• **Exercise task 1**:
Could you give every line of the records below as a numbered list, skipping blank lines and leaving the pictures out?

Monday Snax

Today, importantly, is Guion’s 24th birthday! I wish I could have just stayed home to celebrate with him all day long. I love that man very much and I think I love him more every day, as totally absurd and romantic as that sounds. He’s the best. I hope his unsurprising birthday present, Bon Iver’s LP, comes in the mail today… G., love you forever and always. Happy, happy birthday!

On Saturday, we went adventuring in the gorgeous wilderness of White Hall with a band of friends. We bought a wheel of gouda from a Trappist monastery and then went to a forbidden but wonderful swimming hole on the Moormans River.

Sam
Sam in the very green Moormans River.
Band of trespassers
The band of trespassers.

After we’d had our fun and settled down with some gouda and wine, we were discovered by a pair of old and understandably grumpy farmers, who kindly asked us to leave and stop trespassing on their land. We complied. Although we won’t be going back there again and felt bad about clearly violating their “no trespassing” signs, it was definitely worth it.

Snax with Trappist cheese and wine on a rock outcropping:

Catching the Bouquet. Here, Emma gives prime advice on how to catch the bouquet at any of the zillion summer weddings you’ve probably been invited to. Heed her wisdom, friends. She “caught” my bouquet and saved that moment from an otherwise awkward end. She’s a pro. (Take Two)

Finally in English: The World’s Best Type Reference Guide. Oh, want it. (The Atlantic)

• **Raw data**:
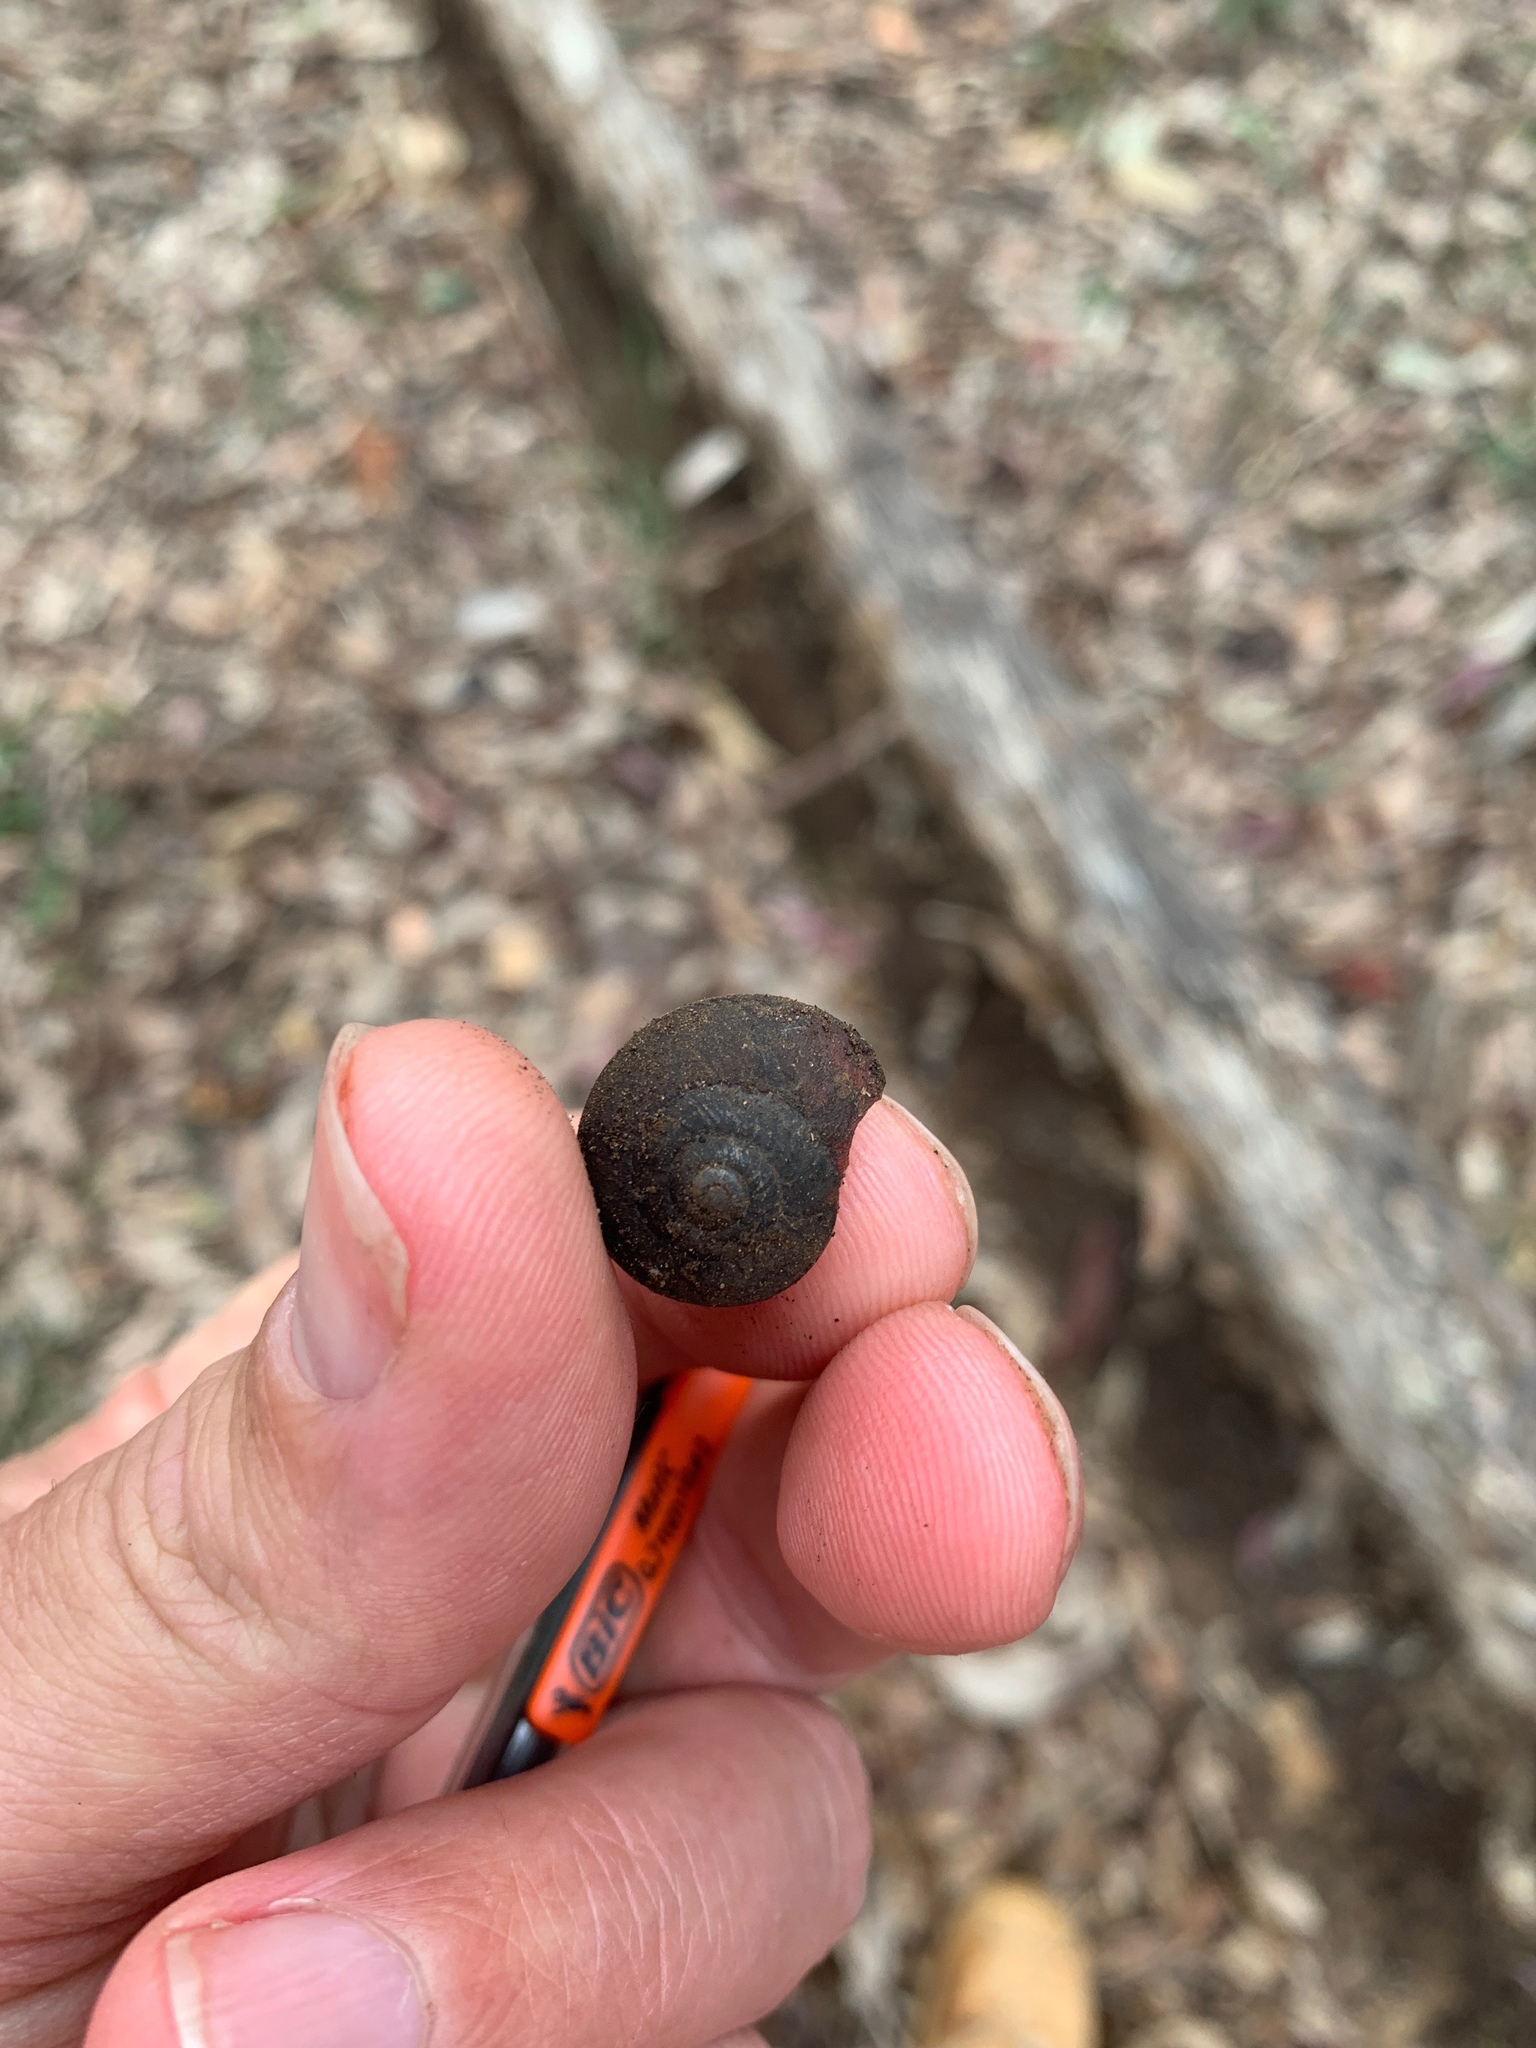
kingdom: Animalia
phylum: Mollusca
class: Gastropoda
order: Stylommatophora
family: Camaenidae
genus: Sauroconcha
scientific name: Sauroconcha corneovirens
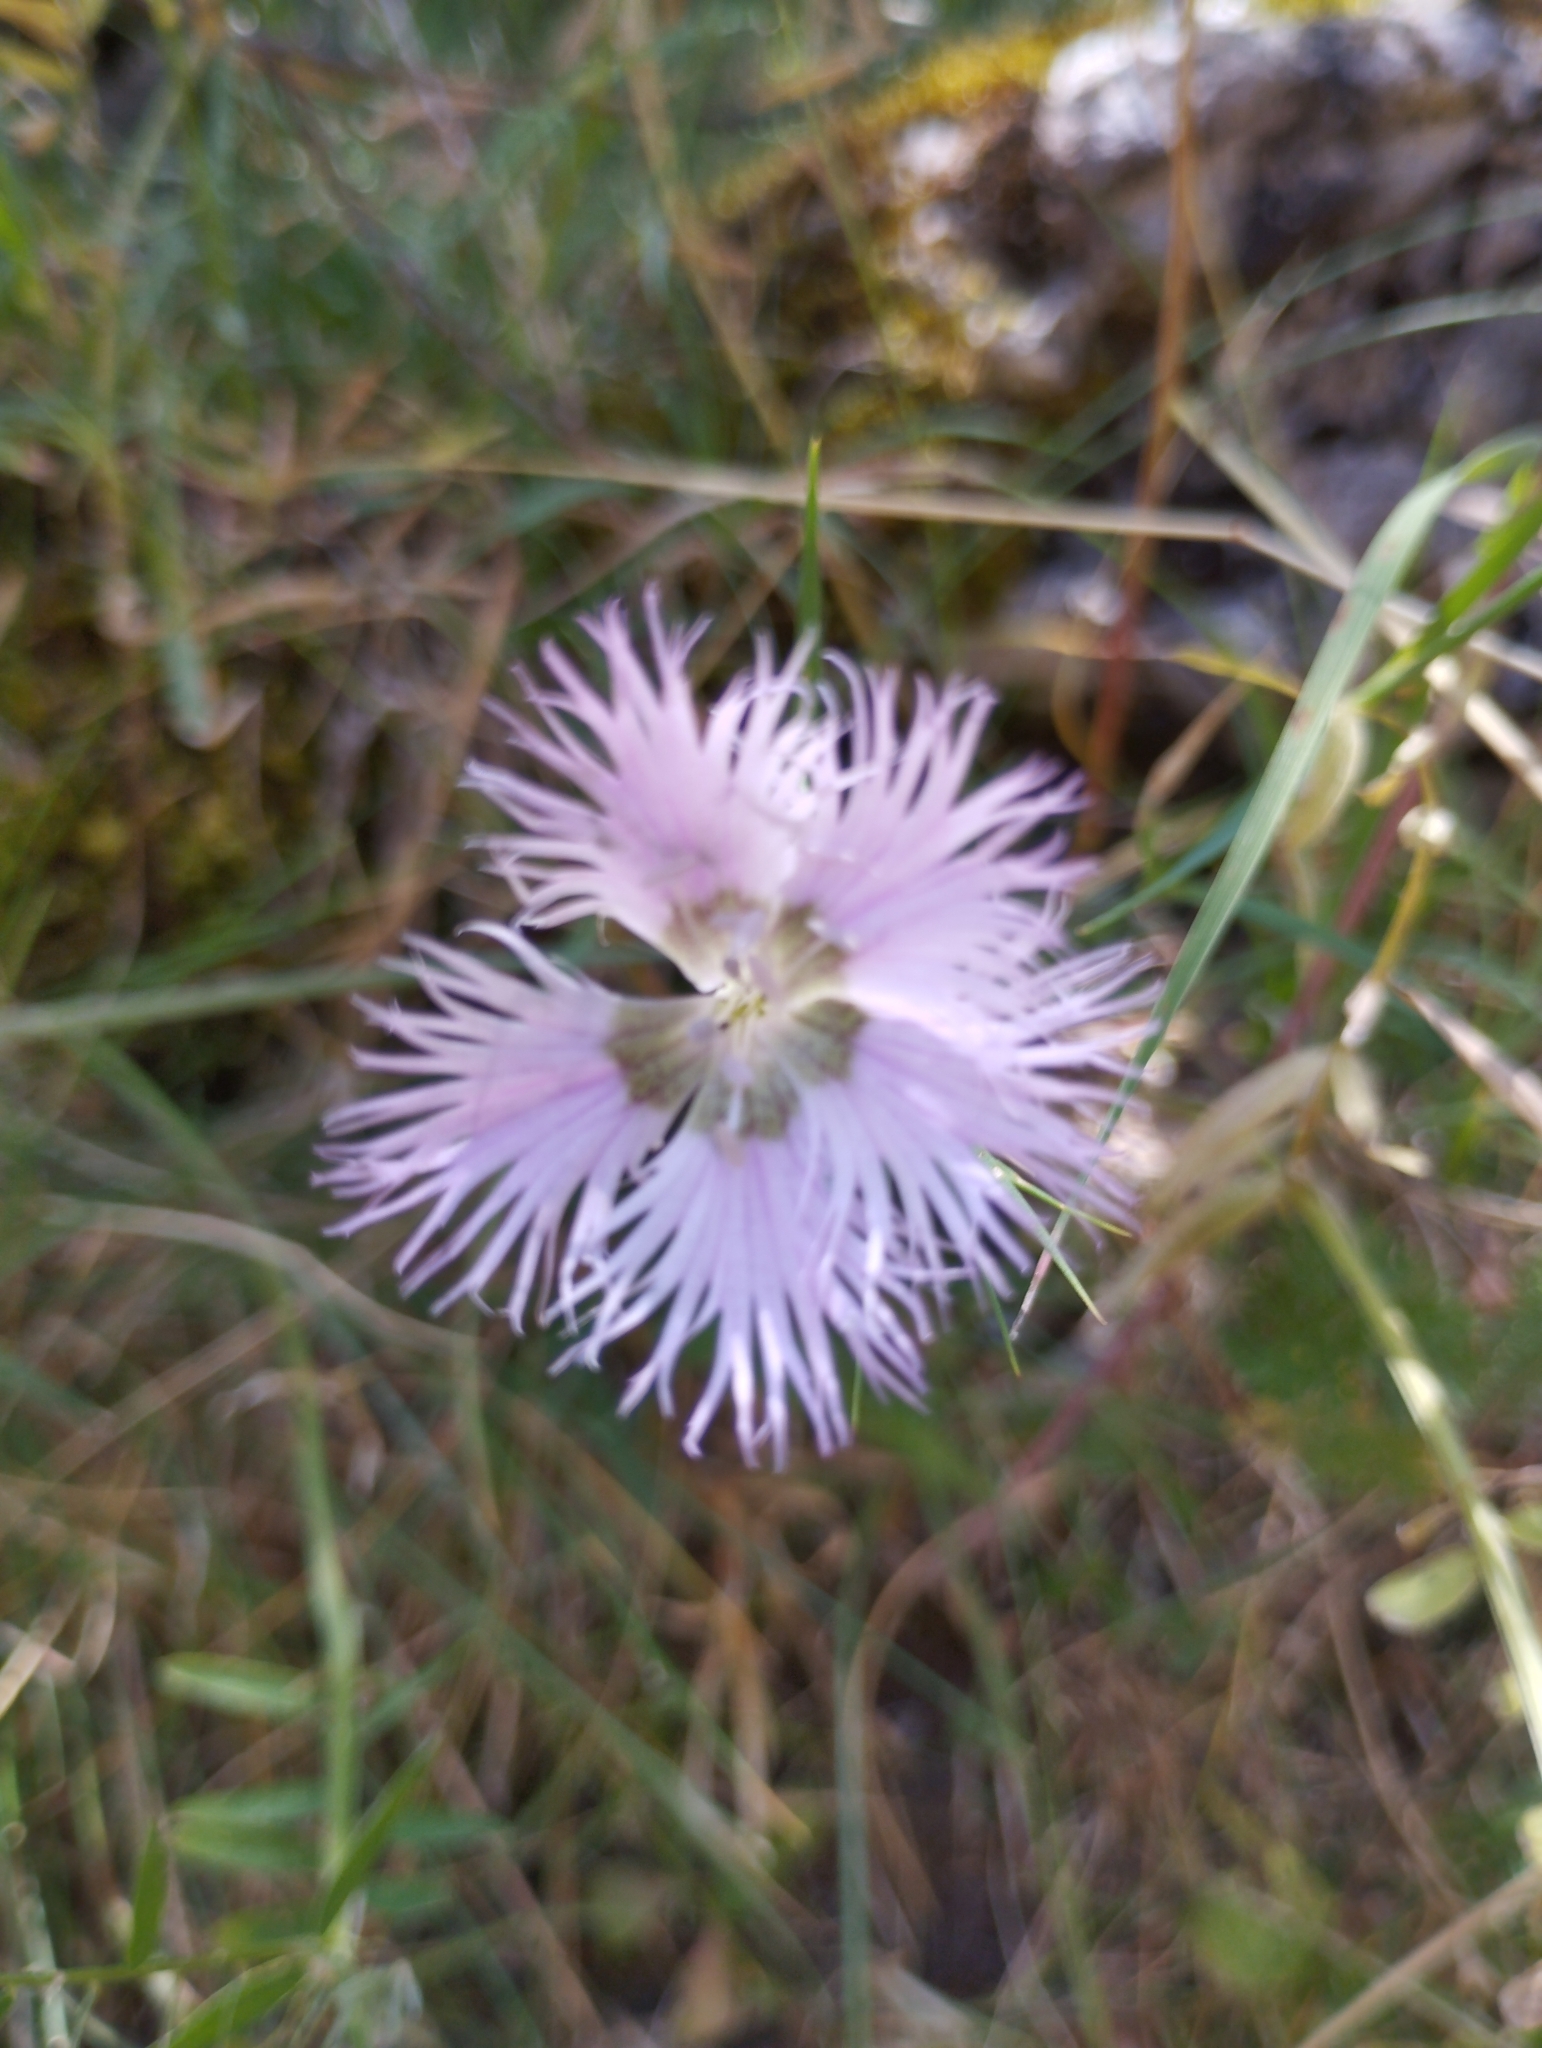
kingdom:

• **Exercise task 2**:
In the Monday Snax post, what did the group buy from a Trappist monastery?

• **Task output 1**:
1. kingdom: Animalia
2. phylum: Mollusca
3. class: Gastropoda
4. order: Stylommatophora
5. family: Camaenidae
6. genus: Sauroconcha
7. scientific name: Sauroconcha corneovirens
8. kingdom:

• **Task output 2**:
A wheel of gouda.